DOCUMENT EXCERPT
----
Here’s what happened: The AI produced a proof attempt. The reviewer agent spotted a flaw. Instead of the system grinding to a halt, this triggered something interesting Lackenby realized he knew how to fill the gap the AI couldn’t bridge.

The back-and-forth collaboration led to a complete solution.

This is the vision the developers are going for. Not an “oracle that delivers a solution in one shot,” but a tool that holds research context, works through problems systematically, and collaborates with human mathematicians over extended periods.

Other mathematicians who tested the system reported similar experiences:

Gergely Bérczi used it to obtain claimed proofs for conjectures about Stirling coefficients for symmetric power representations.

Semon Rezchikov posed a technical subproblem in Hamiltonian systems and received a key lemma that “withstood careful checking.” Notably, Rezchikov mentioned that other AI systems had failed to produce anything useful on the same problem.

These aren’t just benchmark victories. They’re real research outcomes.

Why This Isn’t Just About Mathematics

If you’re reading this and thinking, “Okay, cool, but I’m not a mathematician, so why should I care?” fair question. Let me tell you why this matters beyond pure mathematics.

Mathematics is a uniquely good testbed for AI reasoning. Unlike natural language or image recognition, math requires precise, logical thinking over extended chains of reasoning. A single error anywhere in a multi-step proof renders the entire solution incorrect. There’s no room for “close enough” or plausible-sounding nonsense.

This makes math an ideal domain for evaluating whether AI systems are actually reasoning or just pattern-matching their way to superficially correct answers.

When an AI can solve research-level math problems, it’s demonstrating capabilities that transfer to other domains requiring rigorous logical reasoning: formal verification of software, scientific hypothesis generation, complex system design, strategic planning.

The architecture patterns matter more than the math. The real innovation here isn’t specifically about mathematics it’s about building AI systems that can work on hard problems over long time horizons while remaining collaborative and steerable.

The same architectural principles that make the AI co-mathematician effective parallel exploration, enforced review cycles, persistent context, tool use are already being applied to software development, scientific research, and business strategy.

If you’re in any field that requires sustained cognitive effort on complex problems, the patterns demonstrated here are coming for your domain soon.

It changes the bottleneck in knowledge work. For decades, the constraint on mathematical progress has been human bandwidth. There are only so many mathematicians, they can only work on so many problems at once, and each problem takes substantial time to solve.
----
ACTIVITY LIST
1) From the AI co-mathematician article, copy word for word the passage from "Mathematics is a" to "superficially correct answers.".
2) In the AI co-mathematician article, what did Semon Rezchikov receive after posing a technical subproblem in Hamiltonian systems?
3) List the architectural principles that the AI co-mathematician article says make the AI co-mathematician effective.

DATA RECORDS
----
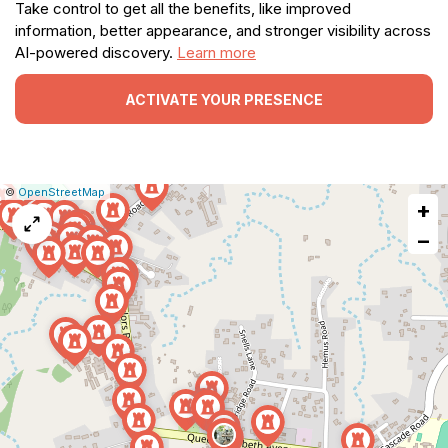
Take control to get all the benefits, like improved
information, better appearance, and stronger visibility across
AI-powered discovery.
Learn more
ACTIVATE YOUR PRESENCE
|
Leaflet
|
Report
©
OpenStreetMap
+
a
map
−
issue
----
ANSWERS FOR THE TASKS
1)
Mathematics is a uniquely good testbed for AI reasoning. Unlike natural language or image recognition, math requires precise, logical thinking over extended chains of reasoning. A single error anywhere in a multi-step proof renders the entire solution incorrect. There’s no room for “close enough” or plausible-sounding nonsense.

This makes math an ideal domain for evaluating whether AI systems are actually reasoning or just pattern-matching their way to superficially correct answers.

2) A key lemma that "withstood careful checking."

3)
- Parallel exploration
- Enforced review cycles
- Persistent context
- Tool use